Selection:
+-------+

King Lemuel’s mother taught her son, a grown man and a king.  Her words were considered inspired and are preserved in Scripture.  Her words continue to teach grown men and kings (Prov 31:1ff).  More about this woman here.

(6) Anna

Anna’s life was devoted to God.  She spent all her time in the Temple at Jerusalem, praying and fasting.  And she spoke to everyone who was interested in the redemption of Jerusalem about the infant Jesus (Luke 2:36-38).  More about Anna, and other Bible women who taught, here.

(7) Mary Magdalene

Each of the gospel writers records that Mary Magdalene was the first person to see Jesus alive, and that she was the first person entrusted with the amazing message of the resurrection.  Jesus himself charged Mary to tell the male disciples that he was alive (John 20:17-18).    

(8) Lydia

Lydia is the only Philippian Christian named in Acts 16 and she seems to have been especially involved in the birthing of the Philippian church.  Lydia was most likely one of the leaders of the church and she must have been one of the people who preserved Paul’s apostolic teaching in the critical early days once Paul and Silas had moved on (Acts 16:13-15, 40).  More on Lydia here.

(9-10) Euodia and Syntyche

These two women were ministers in the Church at Philippi (Php 4:2-3).  Paul speaks well of them and describes their ministry by using some of the same terms he had previously applied to Timothy and Epaphroditus in the same letter.  More on Euodia and Syntyche here.   

(11) Priscilla

Priscilla, along with her husband Aquila, led a church that met in their home (1 Cor 16:19 cf Acts 18:1-3, 18-19; Rom 16:3-4; 2 Tim 4:19a).  On one occasion Priscilla and Aquila taught Apollos, an educated, up and coming preacher; they taught him about the doctrine of Christian baptism (Acts 18:24-26).  More on Priscilla here.

+-------+

Exercise tasks:
a) Decide whether each statement below agrees with the selection on Bible women. Answer yes or no for each, and quote the words from the selection that settle it. (i) Anna spent all her time in the Temple at Jerusalem. (ii) Only one gospel writer records that Mary Magdalene was the first person to see Jesus alive. (iii) Priscilla and Aquila taught Apollos about the Lord's Supper.
b) Write the next part of the selection on Bible women, beginning after the entry on Priscilla.

Dataset extract:
+-------+

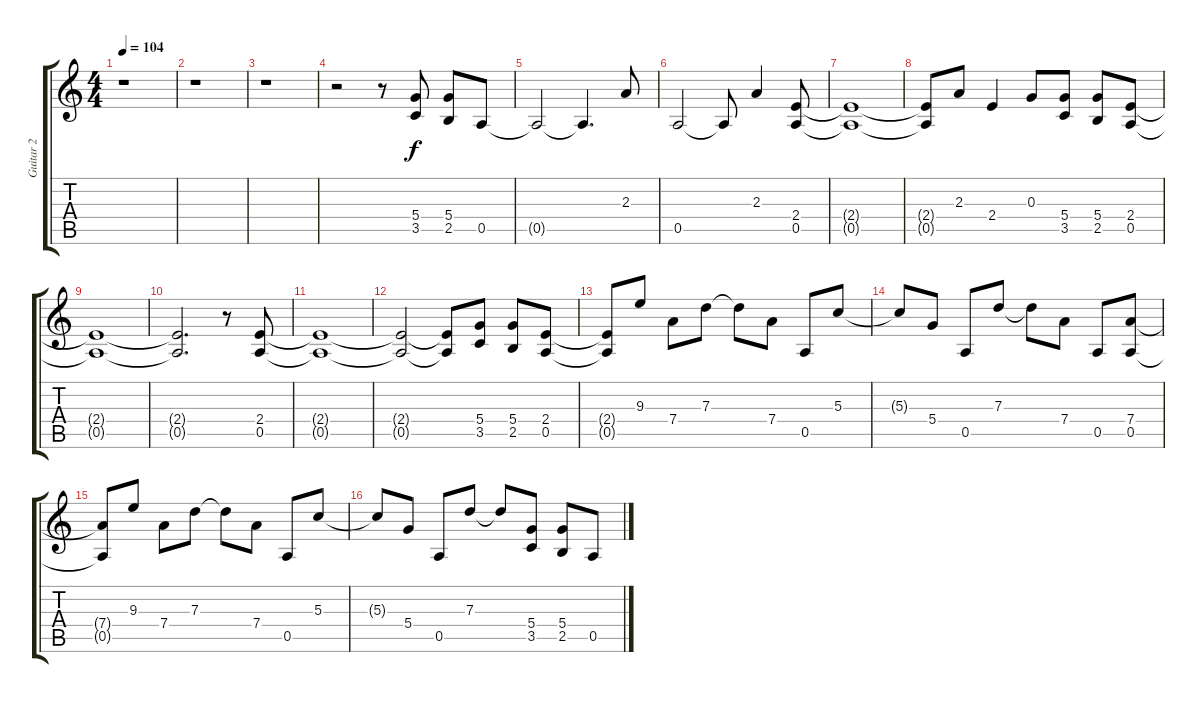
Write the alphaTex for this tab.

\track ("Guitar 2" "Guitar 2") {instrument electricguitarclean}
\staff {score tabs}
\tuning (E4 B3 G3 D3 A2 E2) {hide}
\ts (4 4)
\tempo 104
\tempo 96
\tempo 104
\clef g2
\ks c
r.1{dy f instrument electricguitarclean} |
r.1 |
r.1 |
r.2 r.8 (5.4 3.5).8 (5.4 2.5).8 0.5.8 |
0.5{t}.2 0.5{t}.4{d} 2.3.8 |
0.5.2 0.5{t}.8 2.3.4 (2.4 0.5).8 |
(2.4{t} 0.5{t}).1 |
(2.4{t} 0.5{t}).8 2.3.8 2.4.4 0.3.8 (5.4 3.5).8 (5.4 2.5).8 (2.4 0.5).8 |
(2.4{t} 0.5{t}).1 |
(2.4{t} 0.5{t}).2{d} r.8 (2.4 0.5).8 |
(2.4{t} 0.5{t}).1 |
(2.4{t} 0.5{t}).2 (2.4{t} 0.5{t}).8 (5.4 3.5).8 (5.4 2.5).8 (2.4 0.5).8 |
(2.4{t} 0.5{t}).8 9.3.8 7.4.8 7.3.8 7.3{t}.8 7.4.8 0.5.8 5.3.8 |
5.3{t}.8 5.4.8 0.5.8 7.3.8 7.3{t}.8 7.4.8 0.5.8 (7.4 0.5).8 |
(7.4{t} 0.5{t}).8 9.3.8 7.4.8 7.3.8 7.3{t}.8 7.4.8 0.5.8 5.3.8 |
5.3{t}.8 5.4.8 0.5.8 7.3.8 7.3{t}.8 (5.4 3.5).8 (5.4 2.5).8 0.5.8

+-------+

Responses to the exercise:
a)
(i) Yes: "She spent all her time in the Temple at Jerusalem, praying and fasting."
(ii) No: "Each of the gospel writers records that Mary Magdalene was the first person to see Jesus alive"
(iii) No: "they taught him about the doctrine of Christian baptism"

b)
(12) Phoebe 

Phoebe is described by Paul as a sister, a minister and a patron or leader.  Phoebe was probably the person entrusted with taking Paul’s letter to the Romans (Romans 16:1-2).  Paul obviously held Phoebe, and many other women ministers, in high regard.  More about Phoebe, and other New Testament women, here.

(13) Junia

Junia and her partner Andronicus were active in ministry.  In Romans 16:7, Paul states a few of their credentials: They were fellow Jews, they had suffered for their faith and been in prison with Paul, they had been Christians longer than him, and they were outstanding among the apostles. More on Junia here.

(14) Nympha

Nympha hosted a church in Laodicea that met in her home (Col 4:15 NIV).  No one else in her church are sent greetings in the closing verses of Colossians.  This indicates that she was the church’s leader as well as its host.  More on Nympha, and the translation of her name (and other names), here.

(15) The Chosen Lady

This woman was a Christian leader.  John wrote a letter to her which is included in the canon of the New Testament (2 John 1ff).  More about this real woman here.

Other New Testament women who could be included in this list are Mary of Nazareth, Mary of Jerusalem, Martha and Mary of Bethany, Philip’s daughters, Chloe of Corinth, Claudia of Rome, Apphia, Persis, Mary of Rome, Tryphena and Tryphosa, Julia, etc.

These women show us that any verses which might be interpreted as restricting women from some ministries do not represent the whole counsel of the Bible on the issue of women in ministry and leadership.  Women leaders and ministers were not regarded as aberrations in Bible times and they should not be regarded as aberrations now.


Endnotes

Image: “Fractio Panis” (Breaking Bread), a fresco in the Greek Chapel in the Catacomb of Priscilla in Rome. The fresco depicts seven people at a table, sharing the Eucharist.  Dorothy Irvin suggests that all the figures are women (The Ministry of Women in the Early Church: The Archaeological Evidence, Duke Divinity School Review. 45.2. (1980) pp76-86.)  The fresco dates from the 2nd or 3rd century.

[1] This post is based on, and adapted from, an idea of Rachel Held Evans.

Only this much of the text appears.